Today's Lenten prayer focus in the guide produced by the church I'm attending now is The Poor.
A couple of weeks ago I linked to this article about the collapse of the Montana Hotel. I took the time to read some of the comments, and many of them reminded me of one of the big reasons I remained anonymous, and kept Haiti anonymous, when I first started this blog. Judgment. What, some commenters wondered, were people in Haiti on a mission team doing at a luxury hotel like the Montana? What was Haiti doing even having such a hotel when so many struggled for the basic necessities of life? I cringe at such questions, not because I disagree with them, but because they form a daily part of my thoughts. Living in a third world country as a privileged person (and let's be honest, my American passport and my education and the fact that I can afford to feed and clothe my children and live in a nice house - all these things and so much more make me privileged) forces you to ask these questions constantly. How can I justify anything I own? How can I make a frivolous purchase when someone at my gate hasn't eaten today? How can I go to the beach for a rest when others must work every day?
Throughout my time in Haiti I have gone back and forth on these issues and how to deal with the needs in front of me every single day. When I first got there, I used to stand at my gate and listen to these stories and cry and hand out cash. Later I tried to help people in a more focused way, or through organizations. I started saying no a lot more, honestly out of self-preservation sometimes. I felt I couldn't continue living there if I were so emotionally involved in everyone else's pain all the time. Sometimes I just didn't look; I couldn't. Sometimes I justified luxuries in my life (like eating chocolate, like having an air conditioner in our bedroom which we hardly ever used, and I won't go on because I don't want you to judge me) by saying, But I'm staying. I'm not just camping out for a year or two. This is where I live and I need to find a way to make it work.
Others are struggling with these issues. Ben and Katie just experienced their first time leaving Haiti and going somewhere richer, and also read a book detailing some of the history of Haiti's poverty and explaining how the US and France had a lot to do with it. Tara's been grocery shopping in Texas and taken her kids out for shaved ice and is finding all the choices to be overwhelming. John and Beth are telling wrenching stories, day after day, about people whose already difficult lives have been thrown into worse chaos and suffering after the earthquake.
How to deal with it, the mess and injustice and deep, deep sadness of it all? I don't know.
I have been working through the sermons about the Beatitudes from Mars Hill in Grand Rapids. I listen to them when I'm going to sleep because I've learned that I can't lie awake and think. Last night I listened to the one about hungering and thirsting for righteousness.

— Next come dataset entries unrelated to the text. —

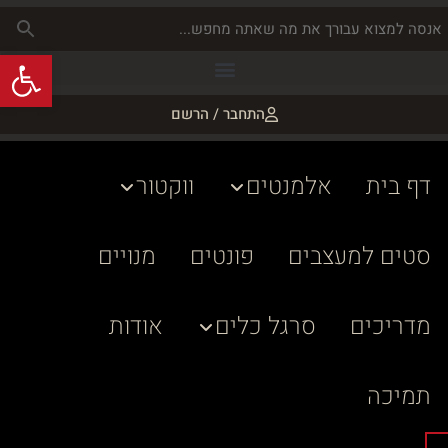
פתח
התחבר / הרשם
דף בית
אלמנטים
ווקטור
סטים למעצבים
פונטים
מנויים
מדריכים
סרגל כלים
אודות
תמיכה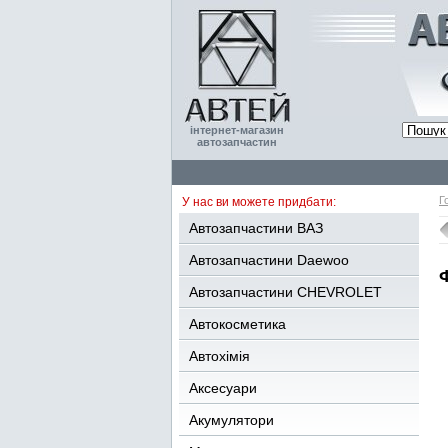
інтернет-магазин
автозапчастин
Г
У нас ви можете придбати:
Автозапчастини ВАЗ
Автозапчастини Daewoo
Автозапчастини CHEVROLET
Автокосметика
Автохімія
Аксесуари
Акумулятори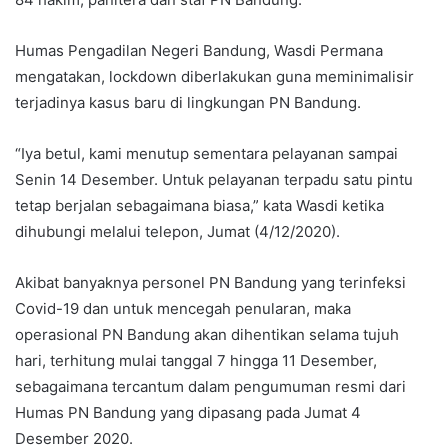
Humas Pengadilan Negeri Bandung, Wasdi Permana
mengatakan, lockdown diberlakukan guna meminimalisir
terjadinya kasus baru di lingkungan PN Bandung.
“Iya betul, kami menutup sementara pelayanan sampai
Senin 14 Desember. Untuk pelayanan terpadu satu pintu
tetap berjalan sebagaimana biasa,” kata Wasdi ketika
dihubungi melalui telepon, Jumat (4/12/2020).
Akibat banyaknya personel PN Bandung yang terinfeksi
Covid-19 dan untuk mencegah penularan, maka
operasional PN Bandung akan dihentikan selama tujuh
hari, terhitung mulai tanggal 7 hingga 11 Desember,
sebagaimana tercantum dalam pengumuman resmi dari
Humas PN Bandung yang dipasang pada Jumat 4
Desember 2020.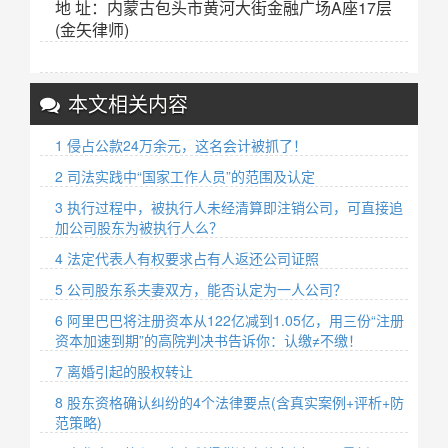
地 址：内蒙古包头市黄河大街金融广场A座17层
(金矢律师)
本文相关内容
1 侵占公款24万余元，这名会计被抓了！
2 司法实践中“国家工作人员”的范围及认定
3 执行过程中，被执行人未经清算即注销公司，可直接追
加公司股东为被执行人么？
4 法定代表人有权要求占有人返还公司证照
5 公司股东系夫妻双方，能否认定为一人公司？
6 阿里巴巴将注册资本从122亿减到1.05亿，用三份“注册
资本加速到期”的高院判决书告诉你：认缴≠不缴！
7 离婚引起的股权转让
8 股东资格确认纠纷的4个法律要点(含真实案例+评析+防
范策略)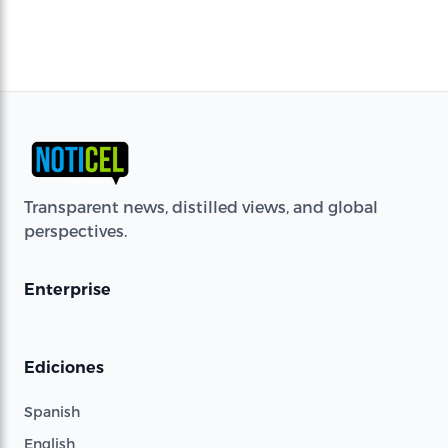
Transparent news, distilled views, and global
perspectives.
Enterprise
Ediciones
Spanish
English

I don't know that I have ever heard this interpreted the way Bell did but it struck a chord with me. (I can't seem to find a way to link you to it but I got it for free on iTunes.) He said that it doesn't say: blessed are you when you have it all figured out. It says you are blessed when you hunger and thirst for things to be different, when you struggle with it. He used the example of a couple trying to figure out which couch to buy, knowing what they know about how so many in the world don't have clean water to drink. A couch might seem like a silly example but it isn't. That's the kind of thing I struggle with. Why do I have a comfortable couch when I've visited in a home where there were no chairs at all, and someone went to overturn a bucket for me to sit on?
Today, as I focus on praying for the poor, in Haiti and everywhere else (and oh, they are everywhere), I hunger and thirst for things to be different. I long for a world where everyone has enough to eat, and shelter, and, yes, books to read. Don't judge me because I sometimes ate at the Hotel Montana. I do that enough to myself. I think all of us on this planet are under the same obligation to remember the poor. In Haiti we see them everywhere and it's a lot more obvious to us that life isn't fair. But Haiti is our neighbor, even when we're here in the United States. There are people living in fields there, with no more shelter than some sheets or old clothes (and yes, the rainy season has started). And I hunger and thirst for that to change.
4 hours ago
3 comments:
Ruth, so thankful for you and your honesty. I understand where you are coming from. I started that Mars Hill series and LOVED it. You are reminding me I want to finish them.
Great post and humbling truth and thoughts ... do you still want to be anonymous or not as important now? I would like to link back to you on these thoughts. Tip - NEVER read the comments on YouTube ... they are hateful and unloving people and it hurts to see it.
Ruth, this is such a rich blog. Thank-you for your honest, thought-provoking posts . . . I wonder how anyone can sit in judgment of the small comforts you may be able to enjoy in Haiti, when we sit here just as aware of the needs too and yet self-indulgent to the extreme.